Disadvantages of future trading
- High risk: Prices can be highly volatile and subject to sudden and unexpected changes. This can result in significant losses for traders who are not properly prepared or who do not manage their risk effectively.
- Margin requirements: Futures contracts are highly leveraged— and this also means that traders need to meet strict margin requirements, which can result in additional costs and risks.
- Contract size: Futures contracts are standardized, meaning that they have a set contract size and expiration date. This can make it difficult for traders to customize their positions to match specific needs or investment goals.
- Counterparty risk: Futures contracts are traded on exchanges, which act as intermediaries between buyers and sellers. While exchanges are highly regulated and secure, there is always a risk that a counterparty will default on its obligations, resulting in financial losses for the other party.
- Market volatility: Futures markets can be highly volatile, with prices fluctuating rapidly in response to economic, political, or other external factors. This can make it difficult for traders to predict market movements.
Can beginners trade in futures?
Futures trading requires some level of expertise and it is not advisable for a beginner trader with no technical knowledge to start trading.
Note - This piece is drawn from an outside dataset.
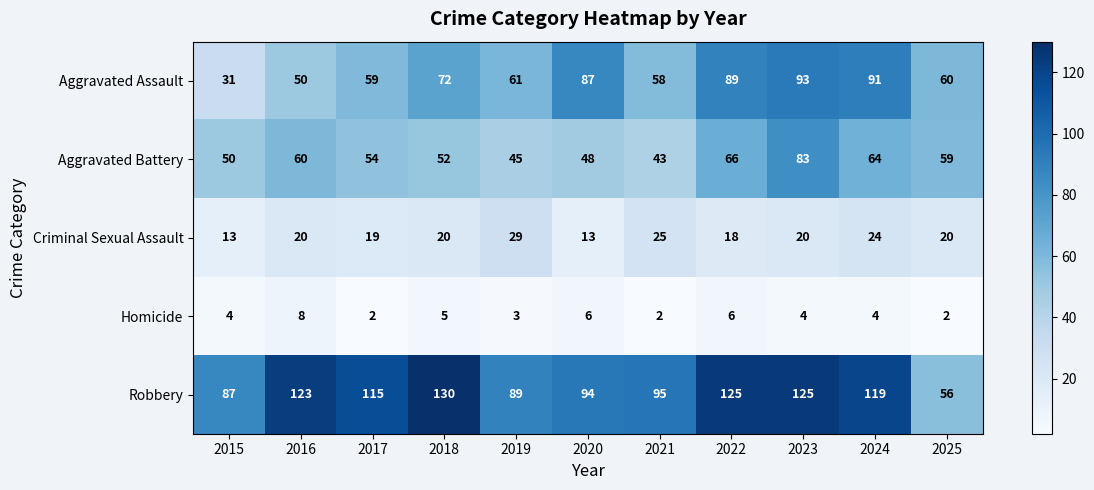

Which series has the largest range (max minus min)?

Robbery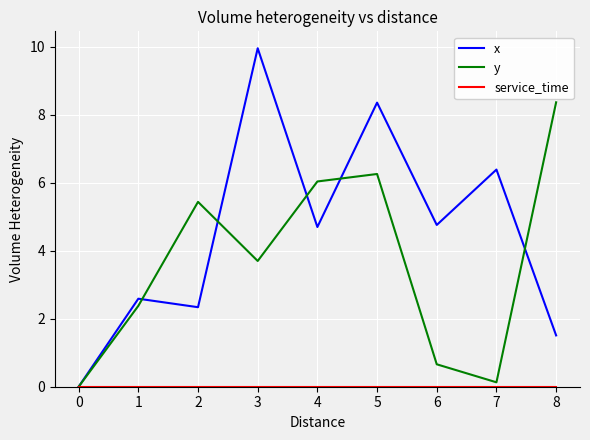

At which category is the sum across all series the highest?

5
It is okay to do research and learn about the market from professionals. After you’ve got a good grasp of the market, you can begin your investment journey.
How do you make money from futures?
You can make money from futures by buying and selling assets as it benefits and increases your portfolio value.
Who should invest in futures?
Investing in futures is generally more suitable for experienced investors who have an adequate understanding of the market and the risks involved.
Futures trading can be complex and bring significant risks, including the potential to lose an entire investment. This is why it is crucial to understand the risks and do your research before investing. Don’t forget to seek the advice of a financial advisor before making any investment decisions.